• What to produce: Without copying any pictures, restate exactly the lines from the start of the records through the line containing "wagen kan verschillen".

--

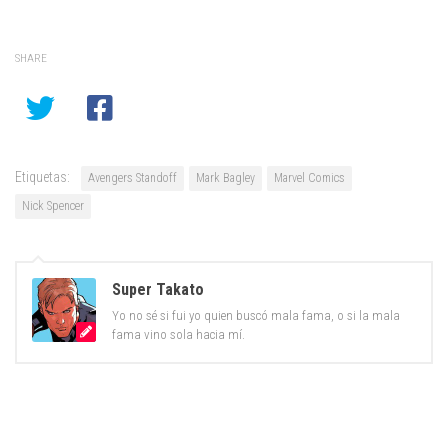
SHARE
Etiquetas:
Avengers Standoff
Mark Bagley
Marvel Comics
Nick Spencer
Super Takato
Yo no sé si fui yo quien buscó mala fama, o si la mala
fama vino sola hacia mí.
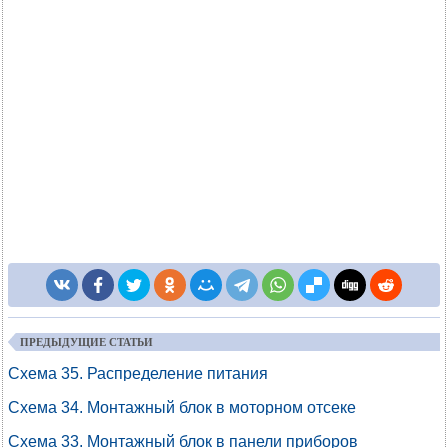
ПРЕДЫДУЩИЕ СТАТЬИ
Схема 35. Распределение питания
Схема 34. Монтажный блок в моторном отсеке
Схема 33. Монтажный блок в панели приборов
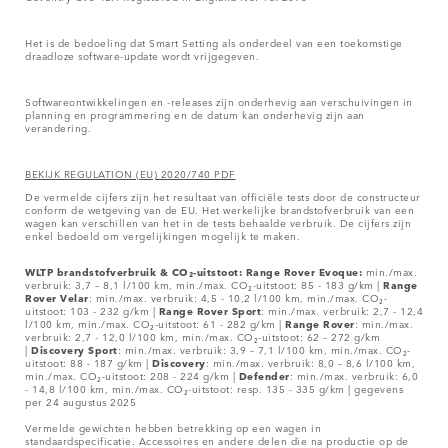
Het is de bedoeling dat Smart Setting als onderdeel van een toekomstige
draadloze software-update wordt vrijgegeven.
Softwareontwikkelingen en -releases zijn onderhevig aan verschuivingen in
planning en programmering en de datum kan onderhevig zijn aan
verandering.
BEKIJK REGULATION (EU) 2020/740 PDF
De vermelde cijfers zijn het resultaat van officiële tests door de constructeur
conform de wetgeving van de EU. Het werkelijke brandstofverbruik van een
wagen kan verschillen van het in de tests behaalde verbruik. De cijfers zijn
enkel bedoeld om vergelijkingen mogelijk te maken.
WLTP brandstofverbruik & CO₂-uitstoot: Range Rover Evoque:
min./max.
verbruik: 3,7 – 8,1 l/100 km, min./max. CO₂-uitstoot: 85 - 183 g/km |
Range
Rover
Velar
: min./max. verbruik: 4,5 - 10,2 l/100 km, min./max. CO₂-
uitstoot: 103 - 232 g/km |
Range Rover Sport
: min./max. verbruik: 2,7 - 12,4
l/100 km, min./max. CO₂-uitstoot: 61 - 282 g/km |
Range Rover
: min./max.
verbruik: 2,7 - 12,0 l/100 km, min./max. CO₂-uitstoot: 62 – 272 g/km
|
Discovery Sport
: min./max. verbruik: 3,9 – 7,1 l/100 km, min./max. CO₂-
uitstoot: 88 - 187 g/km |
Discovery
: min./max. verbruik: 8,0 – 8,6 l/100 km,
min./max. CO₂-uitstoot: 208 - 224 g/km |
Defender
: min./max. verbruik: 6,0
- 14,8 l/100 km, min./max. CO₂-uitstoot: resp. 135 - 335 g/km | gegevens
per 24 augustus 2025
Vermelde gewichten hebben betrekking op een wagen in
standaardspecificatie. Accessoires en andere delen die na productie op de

--

• Solution to this problem:
SHARE
Etiquetas:
Avengers Standoff
Mark Bagley
Marvel Comics
Nick Spencer
Super Takato
Yo no sé si fui yo quien buscó mala fama, o si la mala
fama vino sola hacia mí.
ПРЕДЫДУЩИЕ СТАТЬИ
Схема 35. Распределение питания
Схема 34. Монтажный блок в моторном отсеке
Схема 33. Монтажный блок в панели приборов
Het is de bedoeling dat Smart Setting als onderdeel van een toekomstige
draadloze software-update wordt vrijgegeven.
Softwareontwikkelingen en -releases zijn onderhevig aan verschuivingen in
planning en programmering en de datum kan onderhevig zijn aan
verandering.
BEKIJK REGULATION (EU) 2020/740 PDF
De vermelde cijfers zijn het resultaat van officiële tests door de constructeur
conform de wetgeving van de EU. Het werkelijke brandstofverbruik van een
wagen kan verschillen van het in de tests behaalde verbruik. De cijfers zijn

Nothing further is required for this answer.